Dieser Satz lässt viel Raum zum Spekulieren.
1. Wenn es (ausschließlich?) nur unter den obigen Voraussetzungen zu einem "vereinbarten Preis" kommen kann, wofür braucht man einen Kundenwiderspruch zumal eine "zusätzliche Billigkeitskontrolle" ausscheidet?

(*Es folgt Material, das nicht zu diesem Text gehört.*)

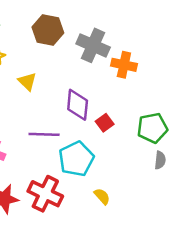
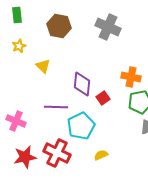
gray cross: (93, 45) -> (108, 27), moved
orange cross: (124, 65) -> (131, 77), moved
yellow semicircle: (102, 196) -> (101, 155), turned -72

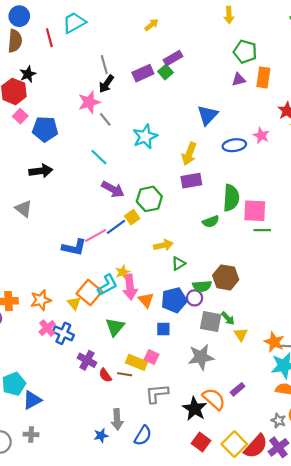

2. Wenn eine zusätzliche Billigkeitskontrolle ausscheidet, und es nur nach den im Leitsatz e) genannten Voraussetzungen zu einem vereinbarten Preis kommen kann, dürfte der Schutz des Kunden gem § 315 Abs. 3 BGB abhanden gekommen sein, wonach ein unbillig erhöhter Preis erst durch die Neubestimmung des Gerichts fällig wird und somit dem Kunden keine Verzugszinsen oder Anwaltskosten drohten. Jetzt muss er damit rechnen, dass er auch dann, wenn die Preisanpassung nicht in vollem Umfang vom Gericht gebilligt wird, Verzugsfolgen zu tragen hat.
Ist damit festzustellen, dass sich die Lage des Verbrauchers nach der neueren Rechtsprechung des VIII. Zivilsenats des BGH gegenüber der bisherigen verschlechtert hat?